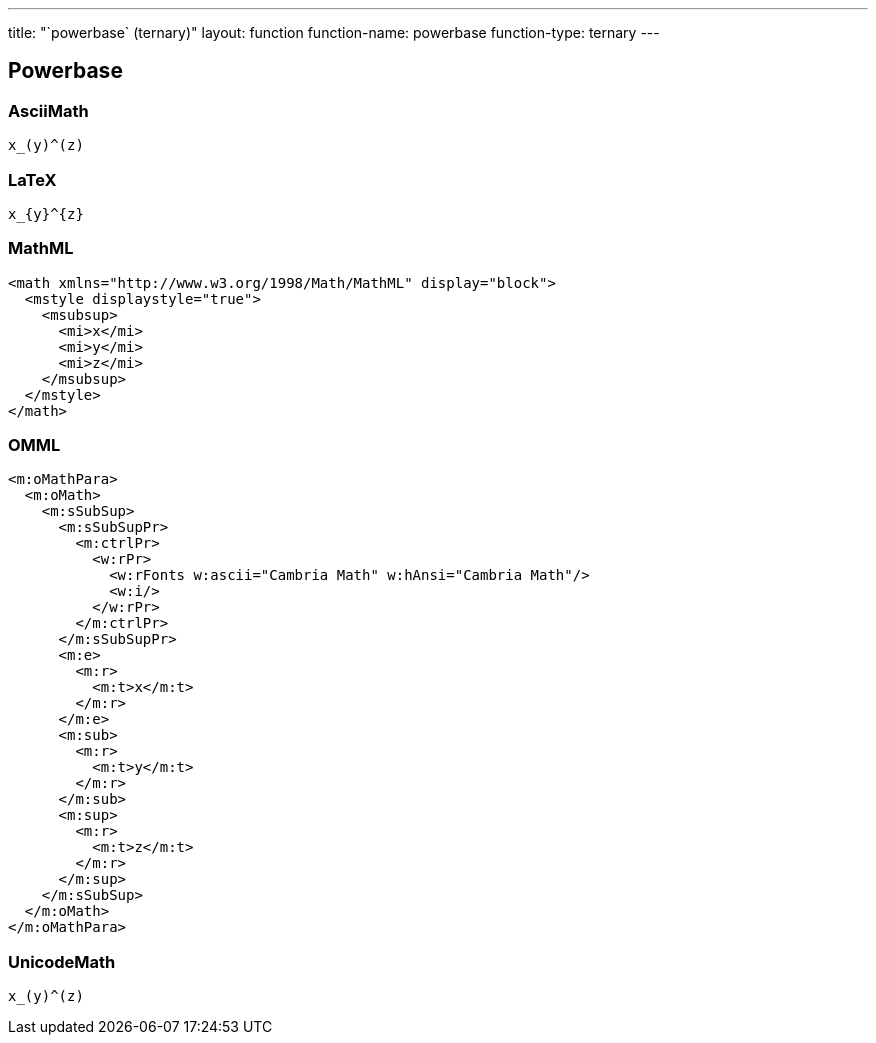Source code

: ---
title: "`powerbase` (ternary)"
layout: function
function-name: powerbase
function-type: ternary
---

[[powerbase]]
== Powerbase

=== AsciiMath

[source,asciimath]
----
x_(y)^(z)
----


=== LaTeX

[source,latex]
----
x_{y}^{z}
----


=== MathML

[source,xml]
----
<math xmlns="http://www.w3.org/1998/Math/MathML" display="block">
  <mstyle displaystyle="true">
    <msubsup>
      <mi>x</mi>
      <mi>y</mi>
      <mi>z</mi>
    </msubsup>
  </mstyle>
</math>
----


=== OMML

[source,xml]
----
<m:oMathPara>
  <m:oMath>
    <m:sSubSup>
      <m:sSubSupPr>
        <m:ctrlPr>
          <w:rPr>
            <w:rFonts w:ascii="Cambria Math" w:hAnsi="Cambria Math"/>
            <w:i/>
          </w:rPr>
        </m:ctrlPr>
      </m:sSubSupPr>
      <m:e>
        <m:r>
          <m:t>x</m:t>
        </m:r>
      </m:e>
      <m:sub>
        <m:r>
          <m:t>y</m:t>
        </m:r>
      </m:sub>
      <m:sup>
        <m:r>
          <m:t>z</m:t>
        </m:r>
      </m:sup>
    </m:sSubSup>
  </m:oMath>
</m:oMathPara>
----


=== UnicodeMath

[source,unicodemath]
----
x_(y)^(z)
----
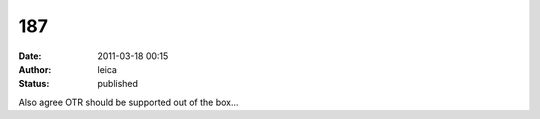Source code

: 187
###
:date: 2011-03-18 00:15
:author: leica
:status: published

Also agree OTR should be supported out of the box...
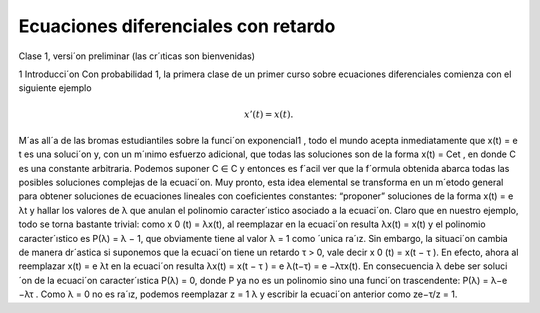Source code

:Ecuaciones diferenciales con retardo
====================================

Clase 1, versi´on preliminar (las cr´ıticas son bienvenidas)

1 Introducci´on
Con probabilidad 1, la primera clase de un primer curso sobre ecuaciones diferenciales comienza con el siguiente ejemplo

.. math::

   x'(t) = x(t).


M´as all´a de las bromas estudiantiles sobre la funci´on exponencial1
, todo el
mundo acepta inmediatamente que x(t) = e
t
es una soluci´on y, con un m´ınimo
esfuerzo adicional, que todas las soluciones son de la forma x(t) = Cet
, en donde
C es una constante arbitraria. Podemos suponer C ∈ C y entonces es f´acil ver
que la f´ormula obtenida abarca todas las posibles soluciones complejas de la
ecuaci´on. Muy pronto, esta idea elemental se transforma en un m´etodo general
para obtener soluciones de ecuaciones lineales con coeficientes constantes: “proponer” soluciones de la forma x(t) = e
λt y hallar los valores de λ que anulan el
polinomio caracter´ıstico asociado a la ecuaci´on. Claro que en nuestro ejemplo,
todo se torna bastante trivial: como x
0
(t) = λx(t), al reemplazar en la ecuaci´on
resulta
λx(t) = x(t)
y el polinomio caracter´ıstico es P(λ) = λ − 1, que obviamente tiene al valor
λ = 1 como ´unica ra´ız.
Sin embargo, la situaci´on cambia de manera dr´astica si suponemos que la
ecuaci´on tiene un retardo τ > 0, vale decir
x
0
(t) = x(t − τ ).
En efecto, ahora al reemplazar x(t) = e
λt en la ecuaci´on resulta
λx(t) = x(t − τ ) = e
λ(t−τ) = e
−λτx(t).
En consecuencia λ debe ser soluci´on de la ecuaci´on caracter´ıstica P(λ) = 0,
donde P ya no es un polinomio sino una funci´on trascendente: P(λ) = λ−e
−λτ
.
Como λ = 0 no es ra´ız, podemos reemplazar z =
1
λ
y escribir la ecuaci´on anterior
como
ze−τ/z = 1.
****
Take each line in the listing that has the word "donde" and copy it.

, en donde
donde P ya no es un polinomio sino una funci´on trascendente: P(λ) = λ−e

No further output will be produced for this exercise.